Written task >> Copy out each line of the entries below in which the string "component" appears.

Dataset extract >>
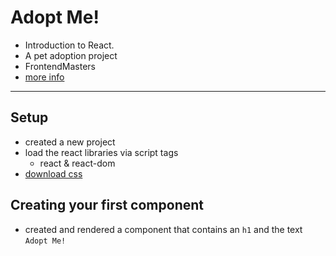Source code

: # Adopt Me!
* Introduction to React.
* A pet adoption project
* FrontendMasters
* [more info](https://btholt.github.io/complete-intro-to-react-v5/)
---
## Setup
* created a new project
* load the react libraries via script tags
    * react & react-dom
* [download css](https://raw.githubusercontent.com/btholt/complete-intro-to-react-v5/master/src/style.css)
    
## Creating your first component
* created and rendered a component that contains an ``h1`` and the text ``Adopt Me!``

Result >>
## Creating your first component
* created and rendered a component that contains an ``h1`` and the text ``Adopt Me!``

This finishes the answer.